グーグルが7万円台の純正AIスマホ「Google Pixel 9a」を発売する。Pixel 9シリーズの中で最も安価でありながら、上位モデルであるPixel 9に迫るハイスペックなスマートフォンだった。発売前に実機を1週間ほど試したハンズオンの手応えをレポートする。
ライバル、アップルのiPhone 16eと比べてみると
Gogle Pixel 9a(以下、Pixel 9a)は手頃な価格設定を特徴とするAシリーズの最新機種。2024年秋発売の上位Pixel 9 Pro/Pixel 9と同じ、独自設計のGoogle Tensor G4チップを載せた。グーグルの生成AI「Gemini」も本体電源ボタンの長押し操作などにより立ち上げて、スムーズに動く。

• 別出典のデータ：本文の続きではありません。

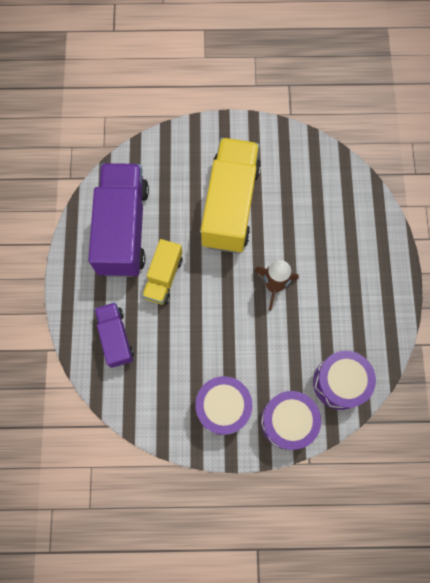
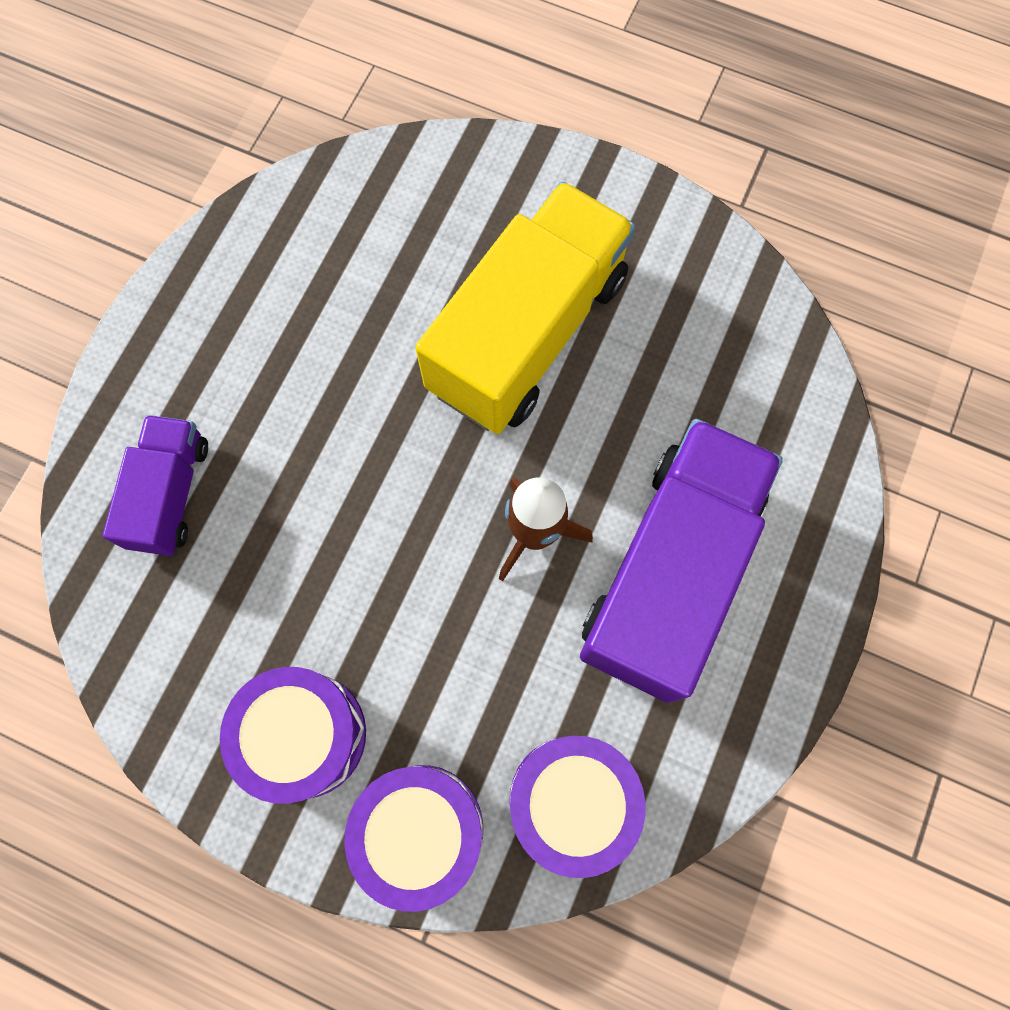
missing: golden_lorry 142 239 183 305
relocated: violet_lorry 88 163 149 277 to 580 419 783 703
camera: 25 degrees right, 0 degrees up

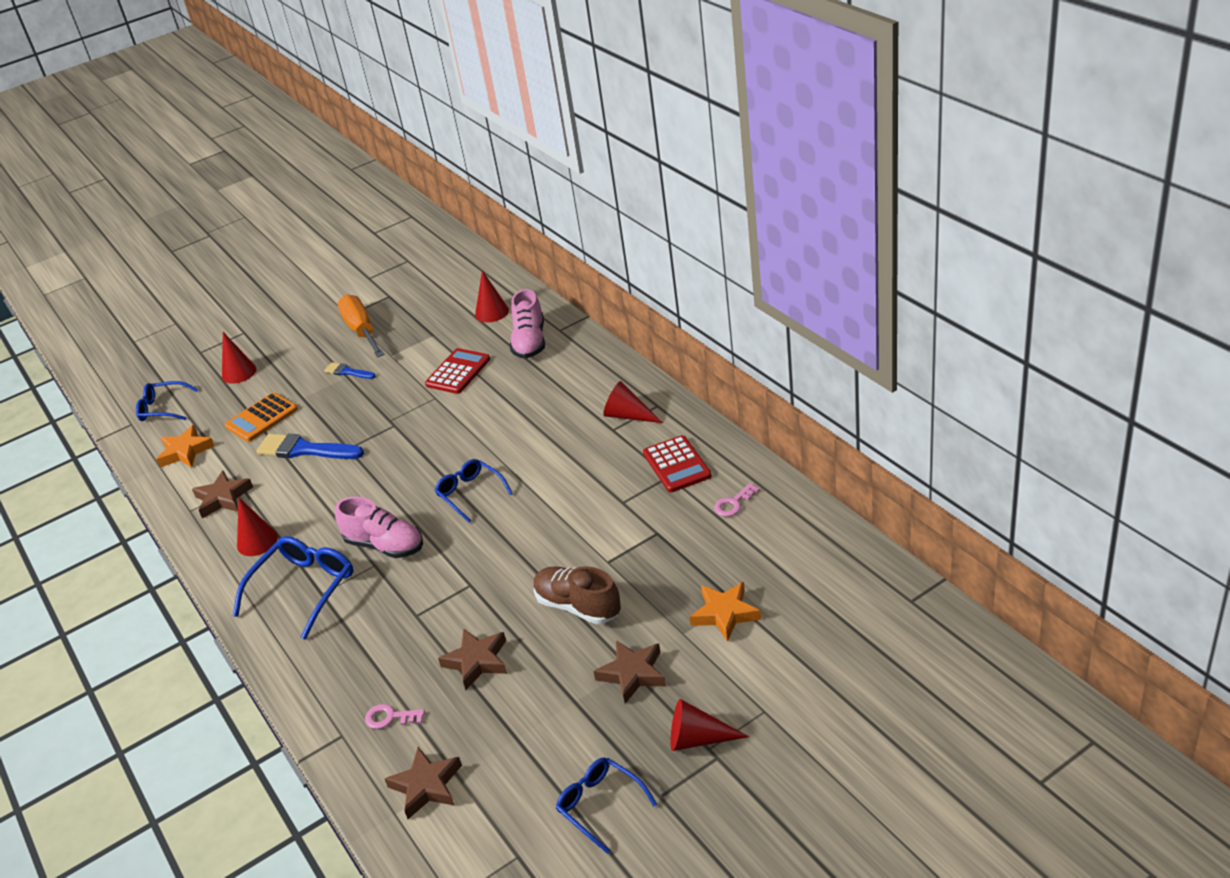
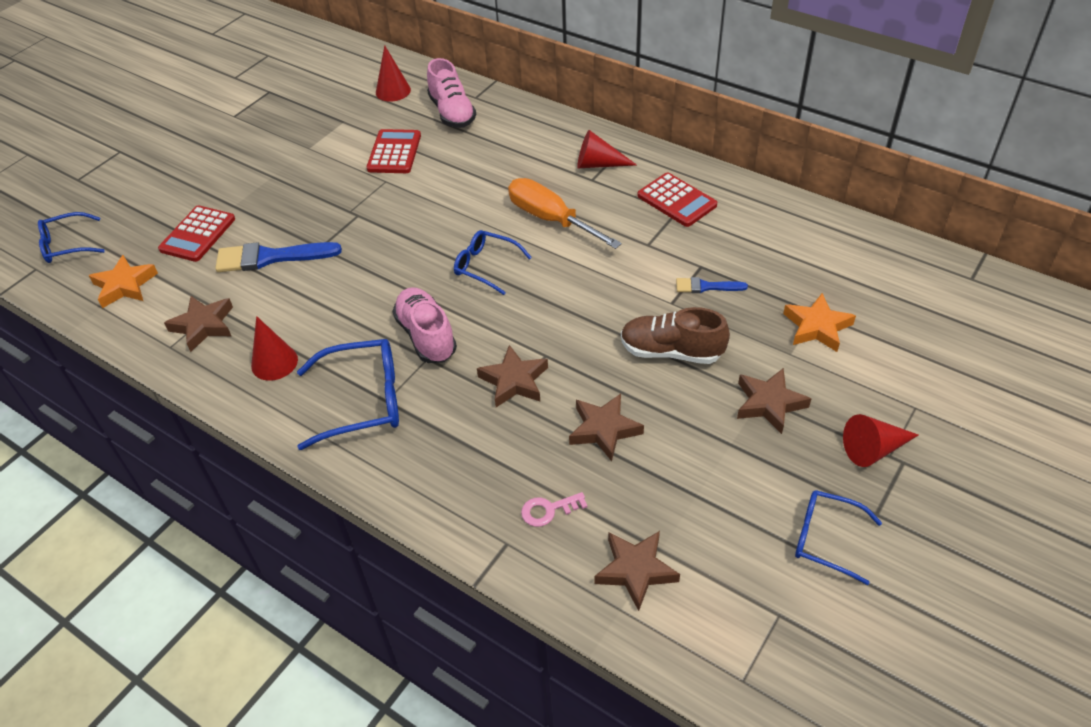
missing: scarlet_cone_shape 222 332 256 384; rose-pink_door_key 714 483 760 517
appeared: dark_brown_star_shape 477 345 548 407
relocated: orange-coloured_hand_screwdriver 338 295 385 357 to 508 178 622 249; blue_paint_brush 324 362 376 379 to 676 277 748 293
colour: orange-coloured_adding_machine 225 392 298 442 to scarlet_adding_machine 158 205 235 262
spun: blue_glasses 233 536 353 640 = 297 339 399 450 75 degrees clockwise; rose-pink_lace-up_shoe 335 497 423 558 = 392 287 457 363 120 degrees counterclockwise
camera: 25 degrees left, 10 degrees up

価格はストレージ容量が128GBのモデルが税込7万9900円から。Pixel 8aよりも7300円ほど値上がりしているが、最新のAIカメラ機能を加えて、バッテリーの性能も高めた上で7万円台の価格を維持した。グーグルの努力を前向きに評価したい。
iPhoneにはワイヤレスによるファイル共有機能のAirDropなど、アップル製デバイスによるエコシステムが活かせる特有の機能が充実している。そのため、iPhoneを他のスマホと同列に並べて価値を比較することは難しい。それでもあえてアップルが直近に発売したスタンダードモデルのiPhone 16eに対して、Pixel 9aがより魅力的な点をいくつか挙げたい。
Pixel 9aのメインカメラには「スマホのカメラ」が搭載していれば、比較的使う機会が多くあるマクロズームと超広角撮影の機能がある。6.3インチのディスプレイはHDR表示に対応する。ただし上位のPixel 9以上が搭載する10bit HDR動画撮影機能が本機にはない。カラーバリエーションは写真の新色「アイリス」を含む4色の選択肢がある。そして7年間のOSとセキュリティのアップデート保証も付いてくる。

筆者はPixel 9aの本体がPixel 8aよりも大きくなったことが残念だ。これがiPhone 16eに対する弱点にもなるように思う。同じ対角線サイズ6.3インチのディスプレイサイズでありながら、iPhone 16 Proよりも本体は大きい。タテ寸法はPixel 9よりもわずかに長い154.9mm。質量は約185.9gある。6.1インチのディスプレイを搭載するiPhone 16eの質量は約167gだ。Pixel 9aの背面はカメラ部分の張り出しが少なく、ルックスは簡素で美しい。もう少し小さいスマホにしてもよかったのではないだろうか。